Computer Enhanced ElectroEncephaloGram:
This test measures the electrical activity of the brain which is then interpreted by a computer to be shown as an image. A series of these tests of over time can show the shunted areas of my brain and their growth.
These pictures are from the internet, it's not my brain, and the readouts they use to show me where slightly different in format.
Magnetic Resonance Imaging:
While the CEEEG looks at electrical impulses, the MRI looks at the physical structure of my brain. While it was said to me specifically, I suspect this test is for early detection of any potential tumors or anomalies brought on by the experimental medicines. Also, I know that MS causes very distinct detectible physical changes in the brain, perhaps CDS does as well. Again, the picture below is not my brain, just an example of what an MRI readout looks like (according to the net, I've never gotten to see one of my MRIs displayed.

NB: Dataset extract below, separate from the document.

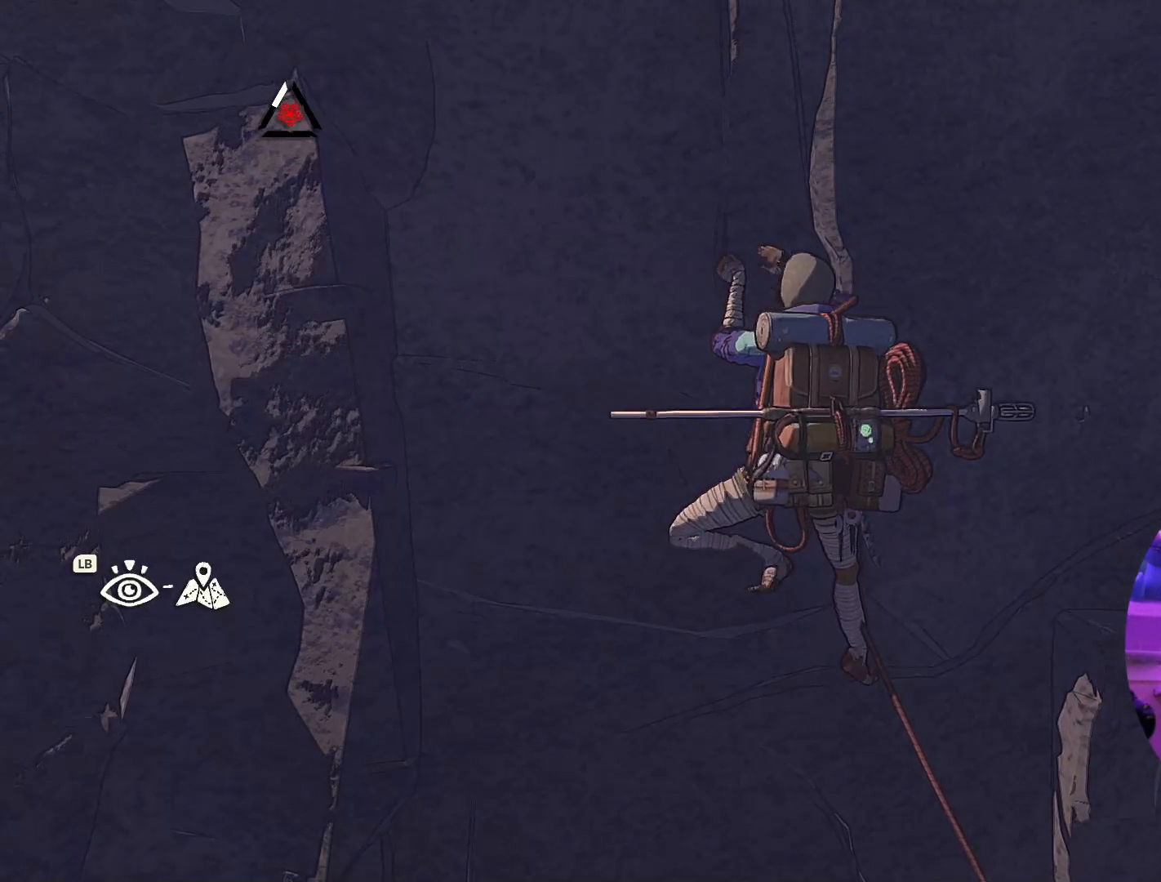
{"buttons": [], "left_stick": "up", "right_stick": "center", "events": []}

Note: Some time after I wrote the above I did get to see the 'films' of one of my MRIs. It did look a lot like the example below except there were 5 pages, showing 180 cross sections. What I remember most is that there were a lot of small, and a couple not so small, completely black areas. When I run across a memory I can no longer access, I picture - a refer - to it as being in one of the black holes.
Positron emission tomography:
Positron emission tomography (PET) is a nuclear medicine imaging technique which produces a three-dimensional image or picture of functional processes in the body. The system detects pairs of gamma rays emitted indirectly by a positron-emitting radionuclide (tracer), which is introduced into the body on a biologically active molecule. Images of tracer concentration in 3-dimensional space within the body are then reconstructed by computer analysis. In modern scanners, this reconstruction is often accomplished with the aid of a CT X-ray scan performed on the patient during the same session, in the same machine.
If the biologically active molecule chosen for PET is FDG, an analogue of glucose, the concentrations of tracer imaged then give tissue metabolic activity, in terms of regional glucose uptake. Although use of this tracer results in the most common type of PET scan, other tracer molecules are used in PET to image the tissue concentration of many other types of molecules of interest.
Neurology: PET neuroimaging is based on an assumption that areas of high radioactivity are associated with brain activity. What is actually measured indirectly is the flow of blood to different parts of the brain, which is generally believed to be correlated, and has been measured using the tracer oxygen-15. However, because of its 2-minute half-life O-15 must be piped directly from a medical cyclotron for such uses, and this is difficult. In practice, since the brain is normally a rapid user of glucose, and since brain pathologies such as Alzheimer's disease greatly decrease brain metabolism of both glucose and oxygen in tandem, standard FDG-PET of the brain, which measures regional glucose use, may also be successfully used to differentiate Alzheimer's disease from other dementing processes, and also to make early diagnosis of Alzheimer's disease. The advantage of FDG-PET for these uses is its much wider availability. PET imaging with FDG can also be used for localization of seizure focus: A seizure focus will appear as hypometabolic during an interictal scan. Several radiotracers (i.e. radioligands) have been developed for PET that are ligands for specific neuroreceptor subtypes such as [11C] raclopride and [18F] fallypride for dopamine D2/D3 receptors, [11C]McN 5652 and [11C]DASB for serotonin transporters, or enzyme substrates (e.g. 6-FDOPA for the AADC enzyme). These agents permit the visualization of neuroreceptor pools in the context of a plurality of neuropsychiatric and neurologic illnesses.